Key changes to policy and legislation on migrant domestic work could help protect and support survivors who are trafficked to the UK. Around 18,000 domestic workers arrive in the UK each year. Some escape abusive employers and are referred to the National Referral Mechanism for Human Trafficking and Modern Slavery (NRM). But those who are referred to the NRM more than six months after their arrival in the UK do not have the right to work while they wait for a decision about their status and support. In research by Kalayaan, workers referred to the NRM waited on average 24 months – one as long as 37 months – for a decision. Workers said they felt “worthless, subservient and punished by a system meant to protect them.” If all domestic workers in the NRM had the right to work, their chances of social, psychological and economic recovery would be improved.

Currently, migrant domestic workers in the UK work under a restrictive short-term visa, which means that even if the worker escapes an abusive employer, they often cannot find another job. Nor can they successfully bring a claim against them because they have to leave the UK when their 6-month visa expires. This makes it almost impossible to challenge exploitation and abuse. A recent survey by LSE and the Voice of Domestic Workers found that nearly all respondents worked around the clock, earning just 52 pence per hour. Since the introduction of the restrictive visa in 2012, abuse has dramatically increased, with 40% of workers assessed by Kalayaan in 2024 presenting indicators of trafficking, as opposed to 14% for those who arrived in the UK prior to the change.

Migrant domestic workers and their allies have been battling the restrictive visa, and the systemic modern slavery it facilitates, for 13 years. For UK policymakers to fulfil their pledge to help reduce the risk to workers under the Overseas Domestic Worker visa, it is essential to implement a renewable visa with a path to permanent settlement and the unconditional right to change employers.

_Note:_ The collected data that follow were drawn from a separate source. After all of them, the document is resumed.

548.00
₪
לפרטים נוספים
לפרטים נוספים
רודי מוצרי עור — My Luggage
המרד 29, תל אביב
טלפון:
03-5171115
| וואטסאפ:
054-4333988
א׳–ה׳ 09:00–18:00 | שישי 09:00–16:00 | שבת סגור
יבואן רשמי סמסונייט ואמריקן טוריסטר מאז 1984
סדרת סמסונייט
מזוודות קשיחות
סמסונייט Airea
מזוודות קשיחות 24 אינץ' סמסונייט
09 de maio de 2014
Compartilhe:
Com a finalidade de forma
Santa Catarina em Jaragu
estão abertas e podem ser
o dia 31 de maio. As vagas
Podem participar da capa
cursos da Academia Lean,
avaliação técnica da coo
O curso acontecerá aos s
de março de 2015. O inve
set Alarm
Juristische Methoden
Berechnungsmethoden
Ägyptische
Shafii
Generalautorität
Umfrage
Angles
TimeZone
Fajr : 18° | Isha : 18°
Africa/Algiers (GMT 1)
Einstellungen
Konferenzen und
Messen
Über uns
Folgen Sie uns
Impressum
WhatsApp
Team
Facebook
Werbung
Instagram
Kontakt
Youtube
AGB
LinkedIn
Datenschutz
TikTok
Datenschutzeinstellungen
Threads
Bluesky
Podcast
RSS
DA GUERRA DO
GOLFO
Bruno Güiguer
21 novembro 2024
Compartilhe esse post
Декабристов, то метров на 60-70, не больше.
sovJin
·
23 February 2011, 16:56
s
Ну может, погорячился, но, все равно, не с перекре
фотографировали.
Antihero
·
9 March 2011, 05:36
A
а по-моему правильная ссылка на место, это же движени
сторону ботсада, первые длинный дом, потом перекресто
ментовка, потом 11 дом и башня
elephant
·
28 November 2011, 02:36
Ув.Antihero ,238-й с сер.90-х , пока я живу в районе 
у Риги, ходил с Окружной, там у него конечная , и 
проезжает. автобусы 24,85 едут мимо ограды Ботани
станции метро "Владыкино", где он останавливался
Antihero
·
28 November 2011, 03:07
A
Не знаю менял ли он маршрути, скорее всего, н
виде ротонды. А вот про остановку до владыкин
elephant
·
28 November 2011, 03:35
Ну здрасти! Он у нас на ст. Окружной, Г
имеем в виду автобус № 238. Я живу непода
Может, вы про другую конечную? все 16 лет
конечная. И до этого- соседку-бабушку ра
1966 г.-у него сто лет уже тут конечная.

Survivors in the driving seat of change

At the root of many of the barriers to rebuilding their lives after exploitation is the fact that survivors are not listened to by those who are meant to support them. This means that the burden of evidence of abuse falls on the very people who have had their phones and documents confiscated, that support services can be inappropriate or inaccessible, and that protective legislation is not forthcoming.

Survivor Futures was driven by survivors themselves: the co-researchers who devised the research questions, conducted the interviews, analysed the data, wrote the recommendations and are now sharing original insights with frontline practitioners and policymakers to bring about improvements.

Survivors are calling for change. Now it is up to decision-makers to listen.